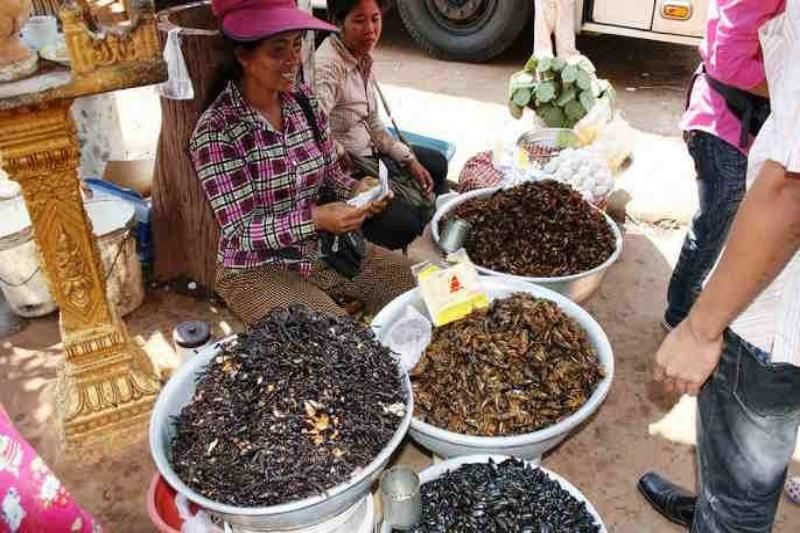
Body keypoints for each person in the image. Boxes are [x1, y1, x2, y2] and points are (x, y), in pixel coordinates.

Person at [640, 2, 800, 531]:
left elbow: (791, 193)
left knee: (741, 499)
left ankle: (723, 512)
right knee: (743, 467)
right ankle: (715, 502)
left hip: (776, 315)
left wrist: (701, 328)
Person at [190, 0, 415, 326]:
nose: (293, 60)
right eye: (278, 50)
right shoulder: (217, 131)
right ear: (244, 56)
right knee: (342, 345)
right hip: (255, 268)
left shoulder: (303, 102)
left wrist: (357, 188)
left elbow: (330, 176)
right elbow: (241, 230)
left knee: (426, 286)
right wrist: (316, 218)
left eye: (297, 45)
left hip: (322, 251)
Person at [663, 0, 783, 331]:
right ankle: (679, 314)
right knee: (712, 228)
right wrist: (788, 87)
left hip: (744, 123)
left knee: (724, 224)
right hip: (721, 128)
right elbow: (729, 63)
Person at [314, 0, 449, 251]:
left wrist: (408, 159)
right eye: (359, 20)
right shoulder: (327, 66)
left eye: (375, 19)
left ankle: (423, 216)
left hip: (373, 153)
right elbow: (314, 133)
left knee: (436, 164)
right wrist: (343, 158)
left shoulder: (361, 57)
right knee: (404, 223)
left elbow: (374, 124)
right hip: (350, 169)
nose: (370, 30)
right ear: (337, 22)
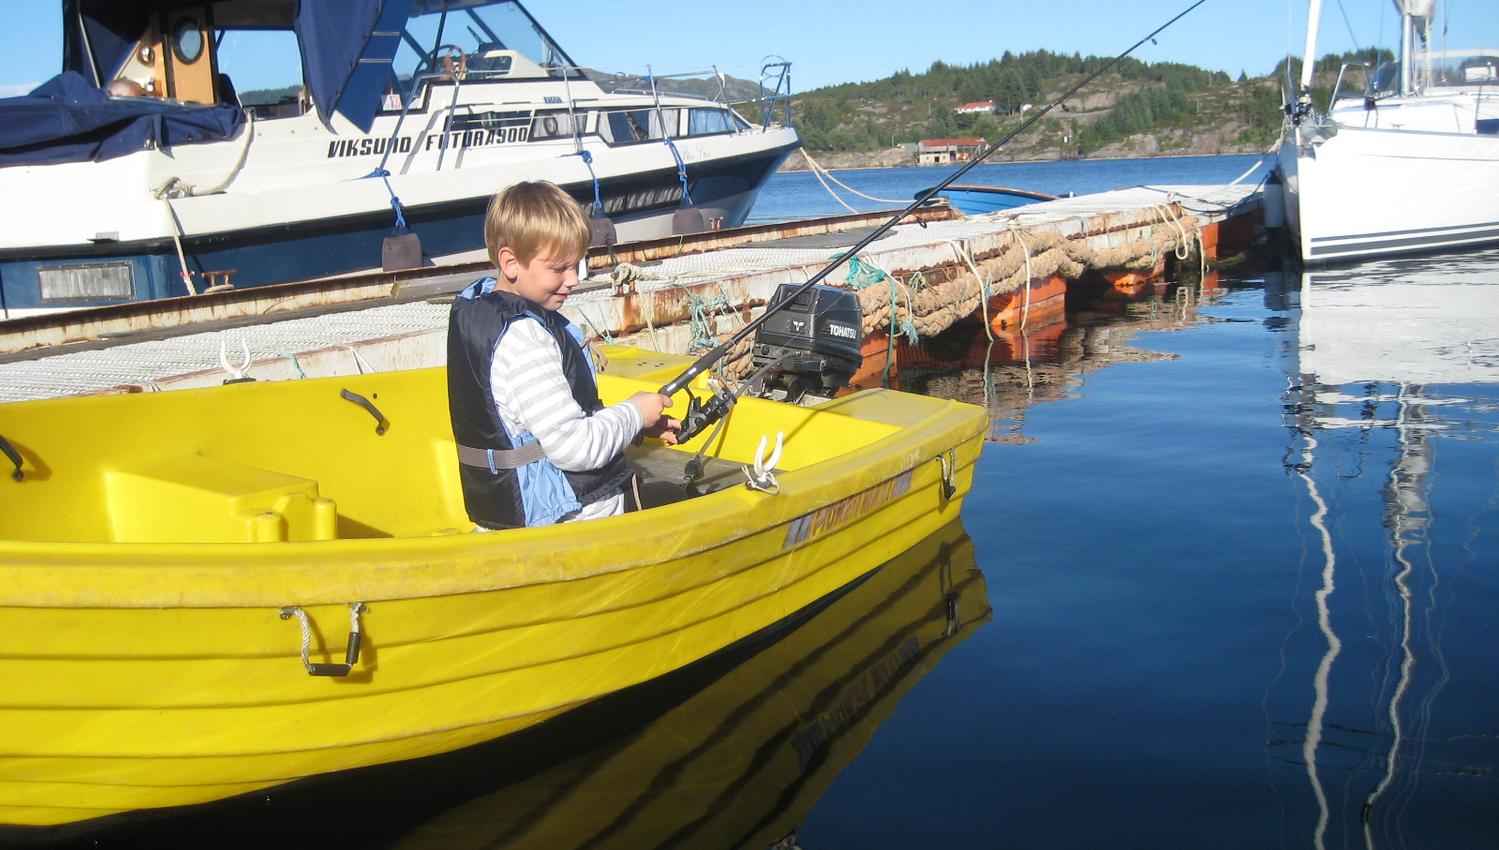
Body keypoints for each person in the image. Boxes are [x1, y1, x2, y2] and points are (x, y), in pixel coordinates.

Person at [448, 181, 680, 529]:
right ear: (510, 262)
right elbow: (575, 448)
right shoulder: (525, 339)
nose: (573, 279)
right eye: (559, 268)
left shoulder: (481, 313)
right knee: (686, 498)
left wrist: (636, 427)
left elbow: (536, 430)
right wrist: (635, 412)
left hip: (508, 517)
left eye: (578, 264)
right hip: (569, 523)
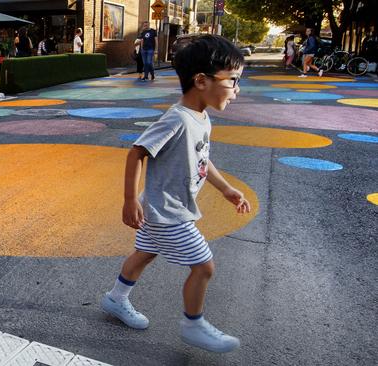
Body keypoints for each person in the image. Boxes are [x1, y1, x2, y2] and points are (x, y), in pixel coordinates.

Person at [100, 34, 252, 353]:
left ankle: (116, 299)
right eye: (233, 81)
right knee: (204, 266)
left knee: (145, 253)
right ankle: (193, 325)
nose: (237, 90)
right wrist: (129, 200)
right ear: (201, 80)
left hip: (161, 206)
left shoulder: (201, 118)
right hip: (167, 211)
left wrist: (226, 189)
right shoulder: (177, 119)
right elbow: (137, 151)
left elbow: (201, 158)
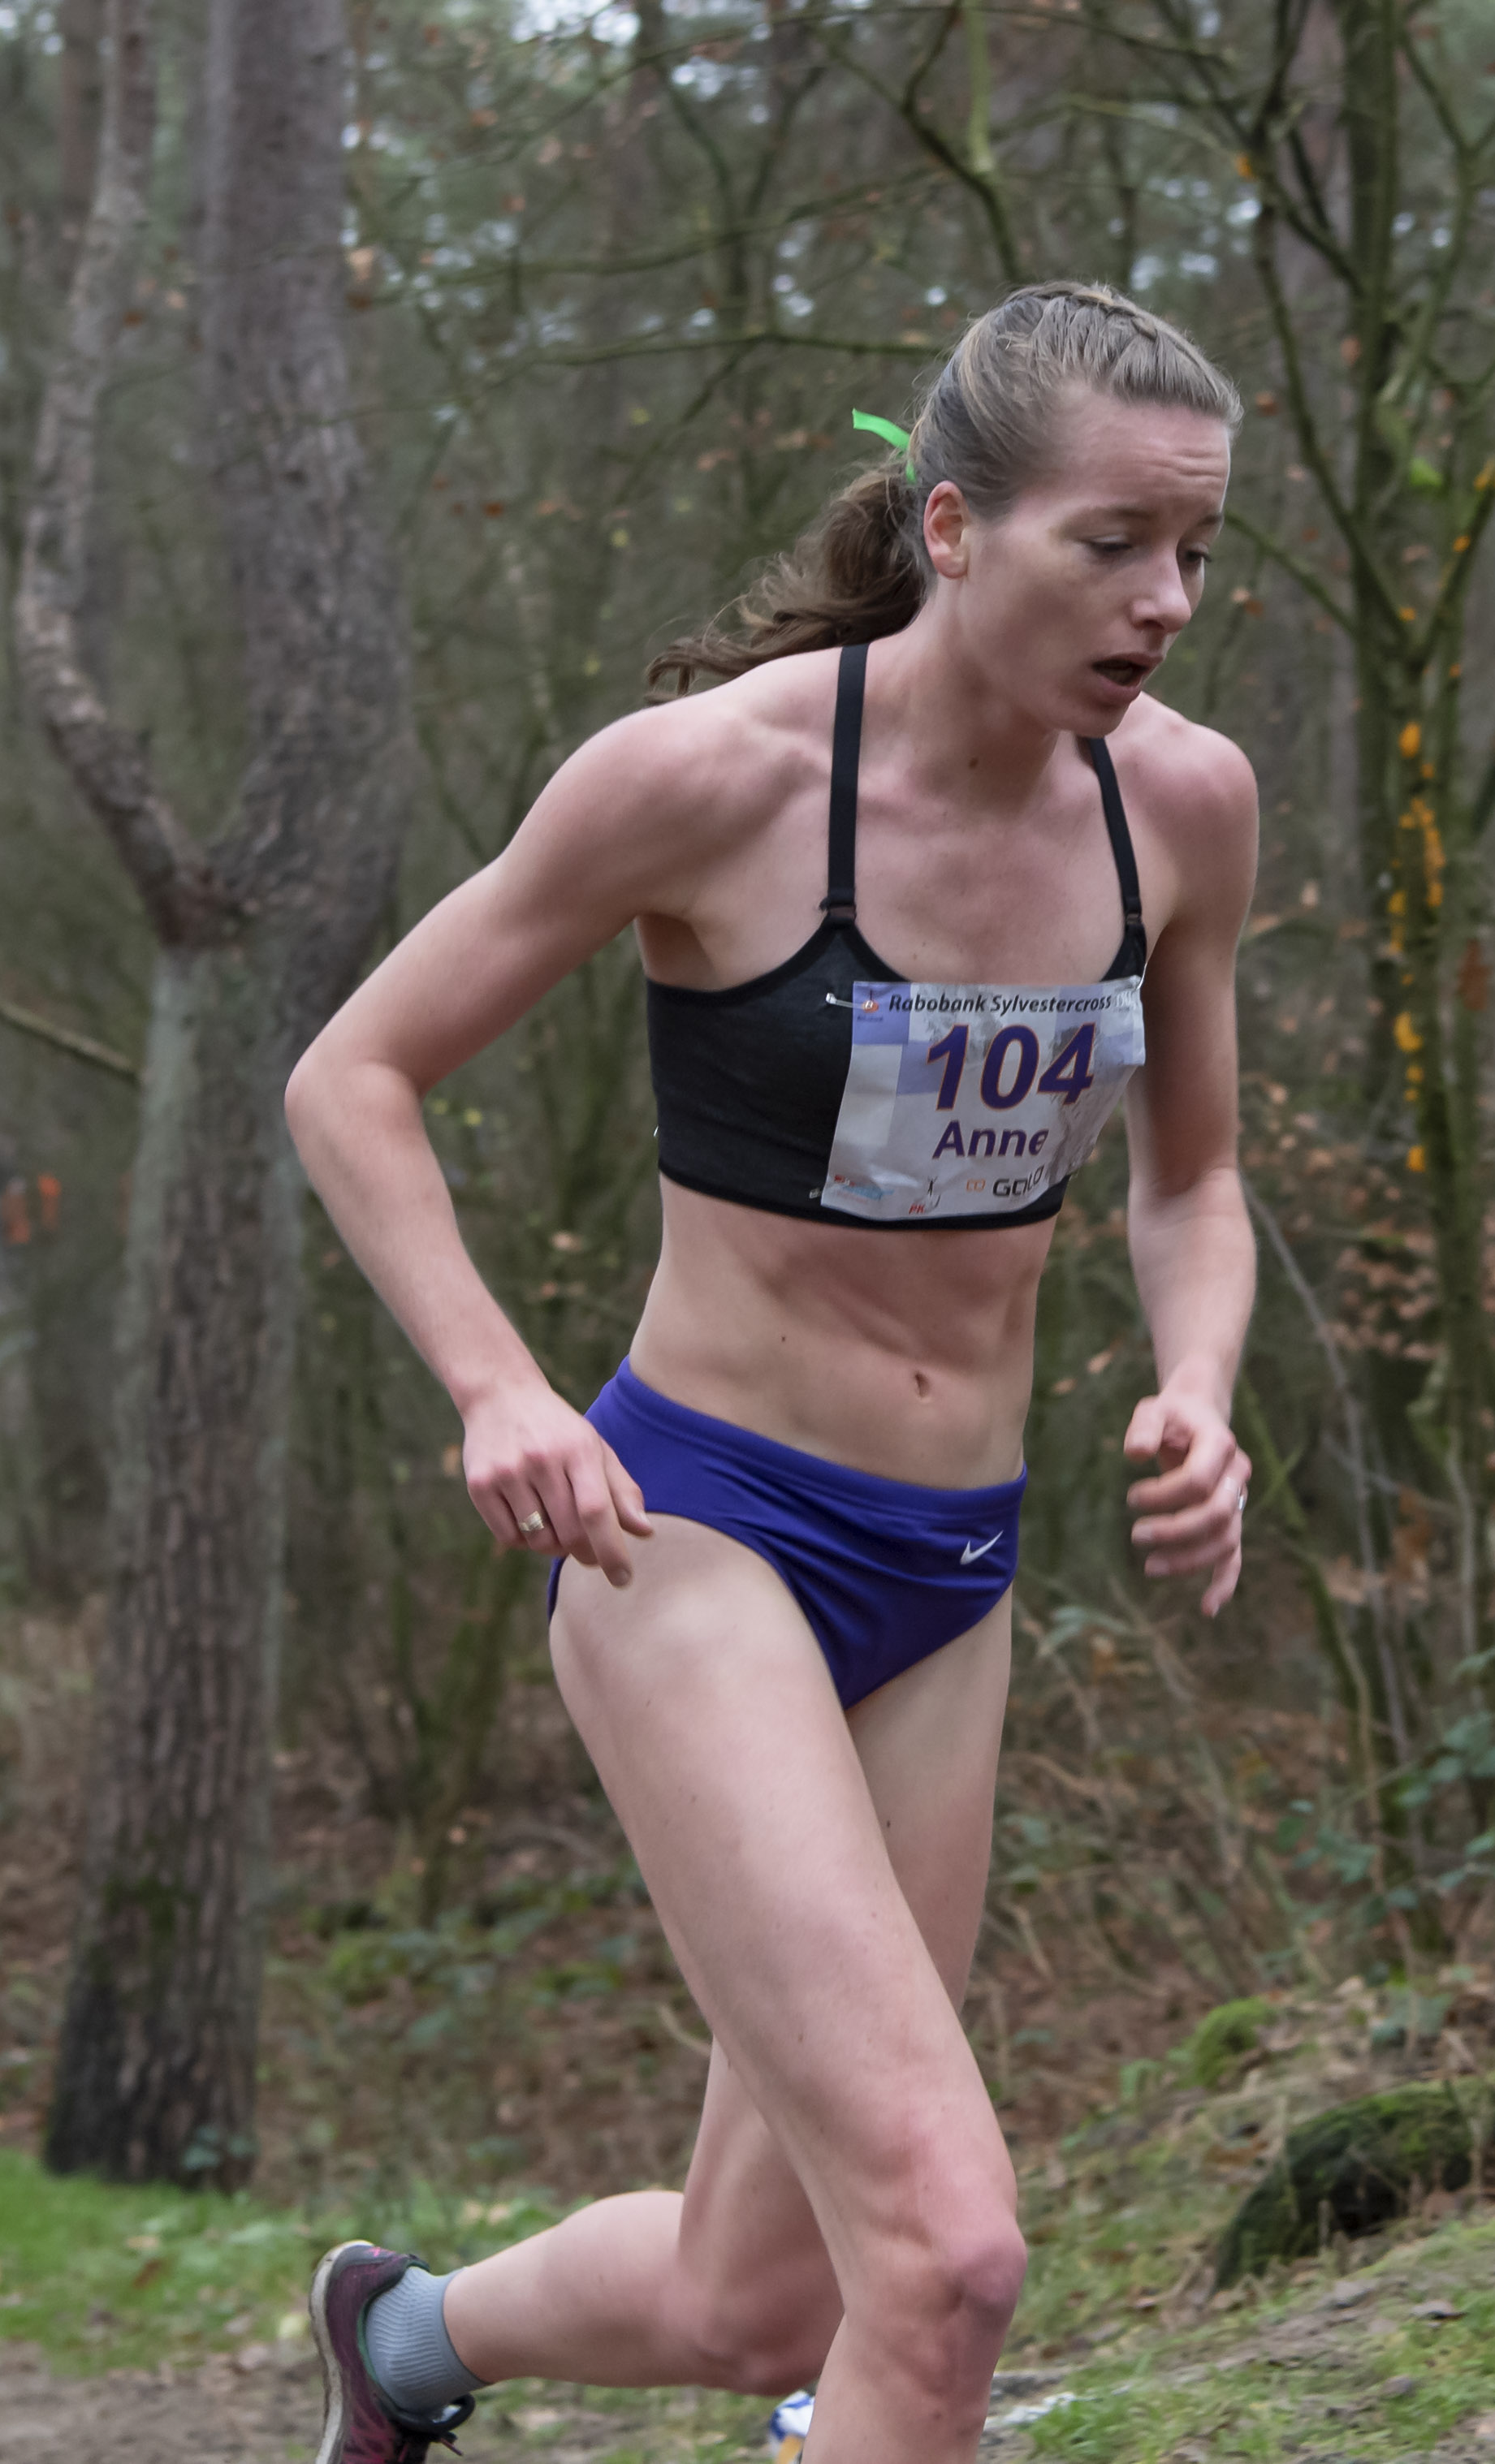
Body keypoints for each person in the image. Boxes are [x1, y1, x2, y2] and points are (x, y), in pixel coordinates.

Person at [284, 283, 1257, 2464]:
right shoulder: (714, 783)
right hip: (696, 1533)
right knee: (948, 2257)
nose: (1168, 600)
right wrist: (498, 1387)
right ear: (955, 529)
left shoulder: (1182, 809)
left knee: (764, 2293)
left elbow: (1193, 1179)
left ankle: (401, 2341)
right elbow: (352, 1076)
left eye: (1197, 549)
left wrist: (1198, 1382)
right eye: (1115, 542)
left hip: (952, 1571)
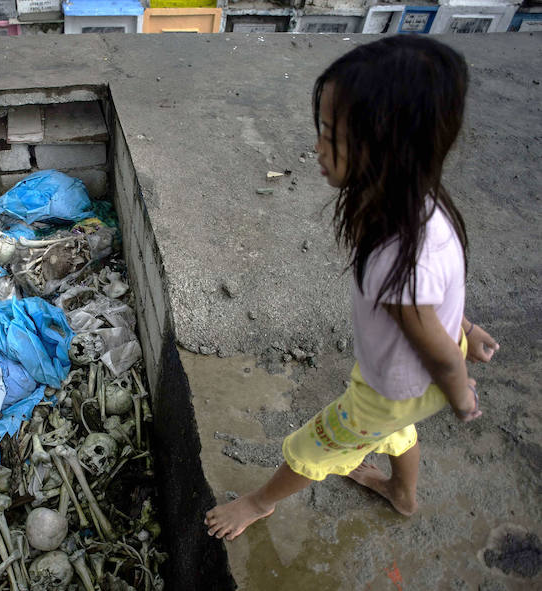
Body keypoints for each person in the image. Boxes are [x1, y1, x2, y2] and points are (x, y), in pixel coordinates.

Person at [204, 35, 500, 542]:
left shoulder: (395, 254)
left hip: (397, 387)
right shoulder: (424, 203)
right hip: (409, 381)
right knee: (396, 428)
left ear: (381, 145)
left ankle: (260, 502)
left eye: (328, 133)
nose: (316, 146)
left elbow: (436, 349)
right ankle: (401, 495)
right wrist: (467, 329)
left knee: (314, 447)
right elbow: (437, 305)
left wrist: (460, 393)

What the task asks: Wherever a line in the data above contains the word "ankle", copy that line.

Expected answer:
left ankle: (723, 512)
right ankle: (715, 502)
right ankle: (679, 314)
left ankle: (423, 216)
left ankle: (116, 299)
right ankle: (193, 325)
left ankle: (401, 2341)
left ankle: (260, 502)
right ankle: (401, 495)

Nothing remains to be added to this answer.